Parallel & Distributed Computing
1. Load Balancing and Task Scheduling in Parallel, Distributed, and Cluster Computing Environments
Scheduling and load balancing are two important problems in the area of parallel computing. Efficient solutions to these problems will have profound theoretical and practical implications that will affect other parallel computing problems of similar nature. Little research attempted a generalized approach to the above problems. The major problems encountered are due to the interprocessor communication and delay because of inter-dependency between the different subtasks of a given applications. The mapping problem arises when the dependency structure of a parallel algorithm differs from the processor interconnection of the parallel computer, or when the number of processes generated by the algorithm exceeds the number of processors available. This problem can be further complicated when the parallel computer system contains heterogeneous components (e.g. different processors and link speeds, such as in Cluster and Grid Architectures). This project intends to investigate the development of new classes of algorithms for solving a variety of scheduling and load-balancing problems for static and dynamic scenarios.
2. Scheduling Communications in Cluster Computing Systems
Clusters of commodity computer systems have become the fastest growing choice for building cost-effective high-performance parallel computing platforms. The rapid advancement of computer architectures and high-speed interconnects have facilitated many successful deployments of this type of clusters. Researchers in previous studies have reported that, the cluster interconnect significantly impacts the performance of parallel applications. High-speed interconnects not only unveil the potential performance of the cluster, but also allow clusters to achieve better performance/cost ratio than clusters with traditional local area networks. Towards this end, this project aims to study the how computations and communications influence the performance of such systems. Applications tend to range from the compute-intensive to the communication-intensive and an understanding of such applications and how they map efficiently onto clusters is important.
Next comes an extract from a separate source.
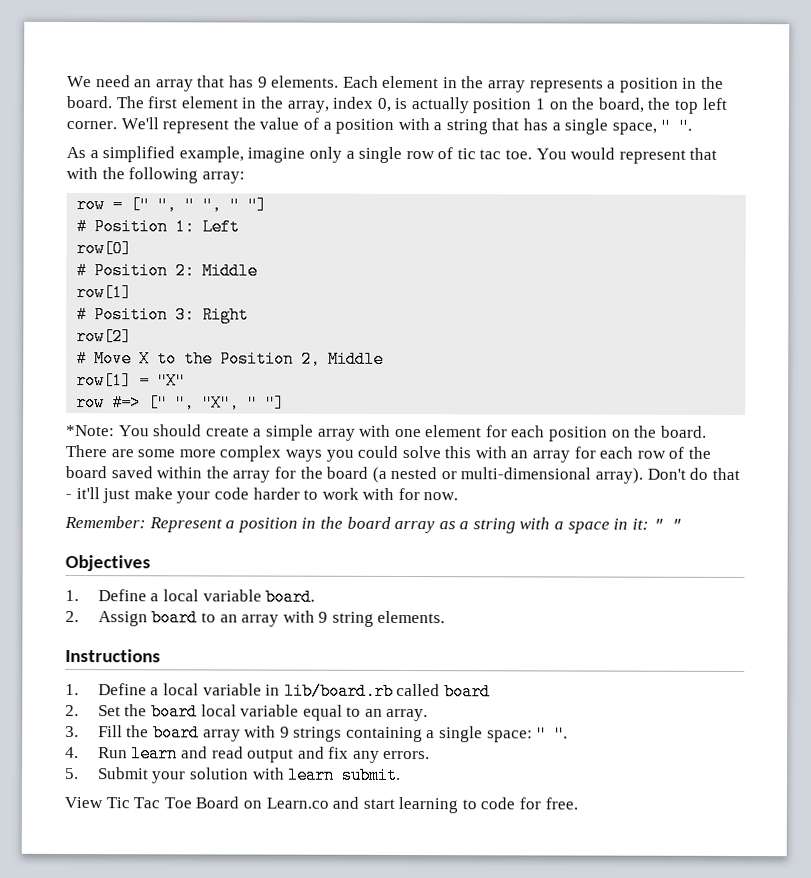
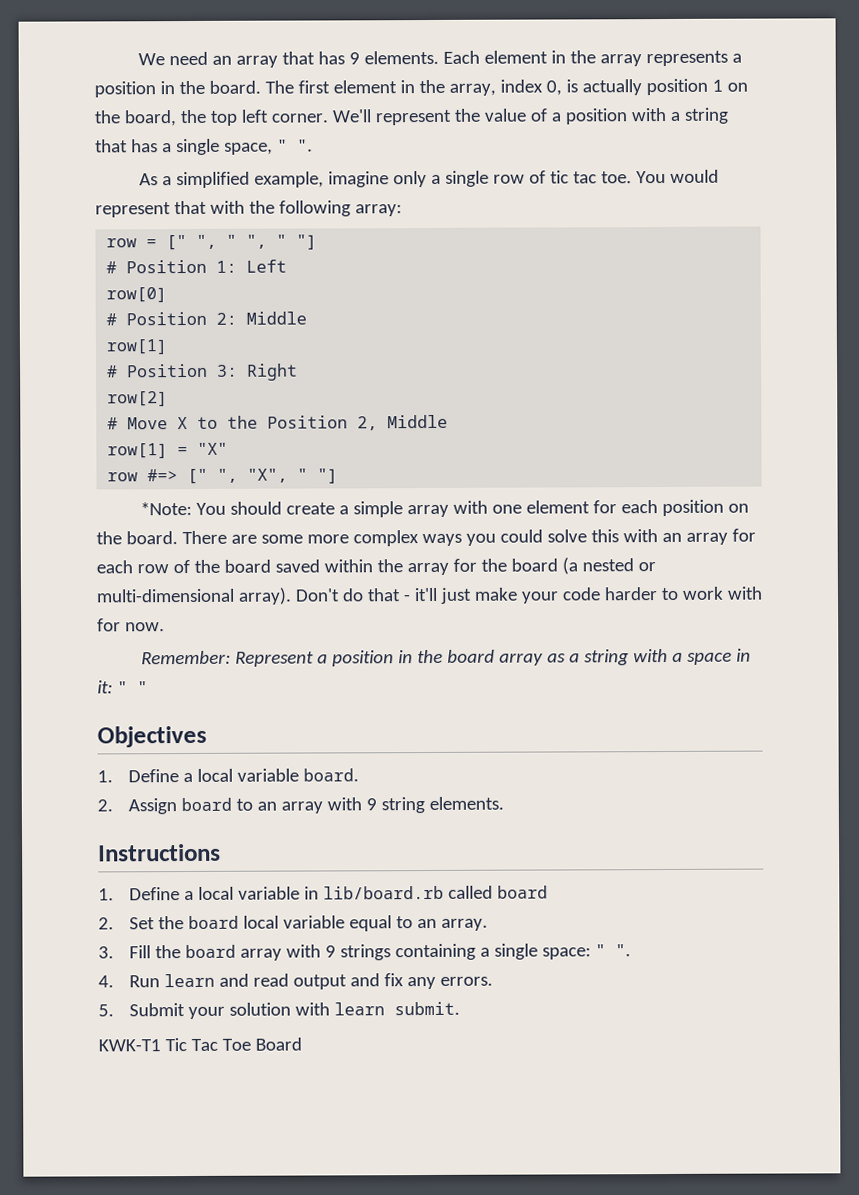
[64,796,103,809] View -> [98,1039,161,1052] KWK-T1
[242,796,578,814] on Learn.co and start learning to code for free. -> (302, 1044) none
3. Parallel Machine Learning and Stochastic Optimization Algorithms
Optimization algorithms can be used to solve a wide range of problems that arise in the design and operation of parallel computing environments (e.g., datamining, scheduling, routing). However, the many classical optimization techniques (e.g., linear programming) are not suited for solving parallel processing problems due to their restricted nature. This project is investigating the application of some new and unorthodox optimization techniques such fuzzy logic, genetic algorithms, neural networks, simulated annealing, ant colonies, Tabu search, and others. However, these techniques are computationally intensive and require enormous computing time. Parallel processing has the potential of reducing the computational load and enabling the efficient use of these techniques to solve a wide variety of problems.
4. Autonomic Communications in Parallel and Distributed Computing Systems
The rapid advancement of computer architectures and high-speed interconnects have facilitated many successful deployments of many types of parallel and distributed systems. Researchers in previous studies have reported that, the design of interconnects significantly impacts the performance of parallel applications. High-speed interconnects not only unveil the potential performance of the computing system, but also allow such systems to achieve better performance/cost ratio. Towards this end, this project aims to study the how computations and communications influence the performance of such parallel and distributed computing systems.
5. Quality of Service in Distributed Computing Systems
There is a need to develop a comprehensive framework to determine what QoS means in the context of the distributed systems and the services that will be provided through such infrastructure. What complicates the scenario is that the fact the distributed systems will provide a whole range of services and not only high performance computing. There is a great need for the development of different QoS metrics for distributed systems that could capture all the complexity and provide meaningful measures for a wide range of applications. This will possibly mean that new classes of algorithms and simulation models need to be developed. These should be able to characterize the variety of workloads and applications that can be used to better understand the behaviour of distributed computing systems under different operating conditions.
6. Healing and Self-Repair in Large Scale Distributed Computing Systems
As the complexity of distributed systems increases time there will be a need to endow such systems with capabilities that make them capable of operating in disaster scenarios. What makes this problem very complex is the heterogeneous nature of today’s distributed computing environments that could be made up of hundreds or thousands of components (computers, databases, etc). In addition, a user in one location might not be able to have control over other parts of the system. So it is rather logical that there is a need for “smart” algorithms (protocols) that can achieve such an acceptable level of fault-tolerance and account for a variety of disaster recovery scenarios.